PETTIROSSO
FONTERENZA

Il pettirosso è un uccellino coraggioso. Lo sostiene Maurizio Maggiani, che nel suo fortunato romanzo (Il coraggio del pettirosso, Feltrinelli 1995) gli attribuisce quella forma di coraggio capace di combinare umiltà e ostinazione, per restare tenacemente fedele al suo sogno di libertà. Ma ce lo ricordano anche le gemelle Padovani, Francesca e Margherita, vignaiole a Montalcino. Il loro Pettirosso è un vino che dietro l’apparente spensieratezza nasconde una buona dose di audacia e non ha paura di volare controcorrente. In che senso è presto detto. Siamo a Montalcino, in terra di Brunello, dove il sangiovese suggerisce ai viticoltori di pensare in grande: ricerca di struttura e complessità, estrazioni insistite, lunghi affinamenti, commercializzazione posticipata a prezzi ambiziosi. Ma la vocazione del Brunello come grande rosso da invecchiamento non esaurisce la gamma espressiva del sangiovese di queste contrade, e a Fonterenza si esplorano anche altre strade. In particolare, la frequentazione della Loira stimola nelle nostre vignaiole un sentimento pop per il vino, legato alla convivialità del quotidiano: stappare e bere, senza per forza ogni volta doverci stare troppo a pensare. A rafforzare questo orientamento per vini più immediati e beverini è di aiuto anche qualche scollinamento verso sud, tra il comprensorio del Montecucco e il Monte Amiata, dove dal 2010 Francesca e Margherita lavorano una piccola vigna quasi centenaria esposta a est: oltre all’uva per il bianco della casa, il Biancospino, ne ricavano una base di sangiovese da destinare a un nuovo progetto di rosso.

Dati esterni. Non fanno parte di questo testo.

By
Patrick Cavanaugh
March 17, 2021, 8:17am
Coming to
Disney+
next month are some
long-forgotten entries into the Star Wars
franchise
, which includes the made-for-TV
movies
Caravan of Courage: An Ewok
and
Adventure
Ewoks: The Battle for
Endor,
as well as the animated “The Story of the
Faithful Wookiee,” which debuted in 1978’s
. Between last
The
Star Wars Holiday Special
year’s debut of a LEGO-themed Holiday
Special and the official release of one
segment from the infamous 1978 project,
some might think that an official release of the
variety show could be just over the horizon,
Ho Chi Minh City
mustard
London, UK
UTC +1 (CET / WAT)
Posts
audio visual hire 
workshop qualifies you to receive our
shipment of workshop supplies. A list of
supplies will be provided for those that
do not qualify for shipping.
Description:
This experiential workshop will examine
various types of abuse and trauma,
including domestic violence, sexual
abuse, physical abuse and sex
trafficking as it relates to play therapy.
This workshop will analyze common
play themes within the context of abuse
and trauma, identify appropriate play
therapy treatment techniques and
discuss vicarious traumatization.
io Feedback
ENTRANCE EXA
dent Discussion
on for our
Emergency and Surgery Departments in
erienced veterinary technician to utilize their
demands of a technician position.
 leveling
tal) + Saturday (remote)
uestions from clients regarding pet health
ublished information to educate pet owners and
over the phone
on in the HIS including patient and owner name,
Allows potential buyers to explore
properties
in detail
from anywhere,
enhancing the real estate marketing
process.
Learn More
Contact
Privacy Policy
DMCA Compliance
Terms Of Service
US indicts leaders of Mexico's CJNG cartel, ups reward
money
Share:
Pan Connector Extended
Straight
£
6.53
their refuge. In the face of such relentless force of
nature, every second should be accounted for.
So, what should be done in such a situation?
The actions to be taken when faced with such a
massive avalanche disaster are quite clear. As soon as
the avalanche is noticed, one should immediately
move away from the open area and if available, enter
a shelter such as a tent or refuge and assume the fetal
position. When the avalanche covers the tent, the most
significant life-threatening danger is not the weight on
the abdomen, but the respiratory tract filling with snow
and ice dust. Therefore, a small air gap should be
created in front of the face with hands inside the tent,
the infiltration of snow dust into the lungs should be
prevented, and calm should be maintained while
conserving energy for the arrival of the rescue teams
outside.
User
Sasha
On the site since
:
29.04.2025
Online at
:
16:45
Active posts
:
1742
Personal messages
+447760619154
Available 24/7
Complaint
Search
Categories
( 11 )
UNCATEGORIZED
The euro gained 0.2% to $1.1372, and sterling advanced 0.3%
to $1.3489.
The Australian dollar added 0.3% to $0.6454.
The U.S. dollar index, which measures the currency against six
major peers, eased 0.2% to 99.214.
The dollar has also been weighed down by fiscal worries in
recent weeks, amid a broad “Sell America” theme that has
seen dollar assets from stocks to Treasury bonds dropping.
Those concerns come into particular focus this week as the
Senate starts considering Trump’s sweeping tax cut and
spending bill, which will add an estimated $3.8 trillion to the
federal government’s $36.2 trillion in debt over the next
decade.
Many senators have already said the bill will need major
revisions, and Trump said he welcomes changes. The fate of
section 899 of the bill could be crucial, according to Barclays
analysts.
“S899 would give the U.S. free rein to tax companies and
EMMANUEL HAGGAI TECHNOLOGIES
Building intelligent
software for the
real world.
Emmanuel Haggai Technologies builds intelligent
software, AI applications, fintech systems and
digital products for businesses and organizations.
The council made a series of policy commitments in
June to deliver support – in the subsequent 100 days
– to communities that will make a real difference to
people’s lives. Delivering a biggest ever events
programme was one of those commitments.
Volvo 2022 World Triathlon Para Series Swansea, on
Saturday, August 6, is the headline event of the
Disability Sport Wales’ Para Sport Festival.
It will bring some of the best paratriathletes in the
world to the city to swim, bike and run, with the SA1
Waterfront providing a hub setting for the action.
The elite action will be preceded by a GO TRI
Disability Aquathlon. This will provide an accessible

Un sentimento pop per il vino, legato alla convivialità del quotidiano: stappare e bere, senza per forza ogni volta doverci stare troppo a pensare

Nasce così il Pettirosso, con una piccola quota di macerazione carbonica ma senza troppo enfatizzare la componente fruttata; più contenuto nel grado alcolico ma più vibrante e quasi croccante nell’acidità; meticcio per origine (strada facendo incorpora anche un 20% di ciliegiolo) ma cosmopolita per vocazione. Con l’annata 2016 – in bottiglia da metà maggio – il vino, già golosissimo, compie un ulteriore salto in avanti, stavolta un salto “di quantità”, valicando la fatidica quota delle diecimila bottiglie. Ma lo fa conservando delicatezza del tocco e finezza del sapore, impastando ricordi di ciclamini e fragranze di arance rosse. A proposito della sua scorrevolezza, Emanuele Giannone ha scritto: «Viene, delizia e passa». Con il coraggio della fragilità.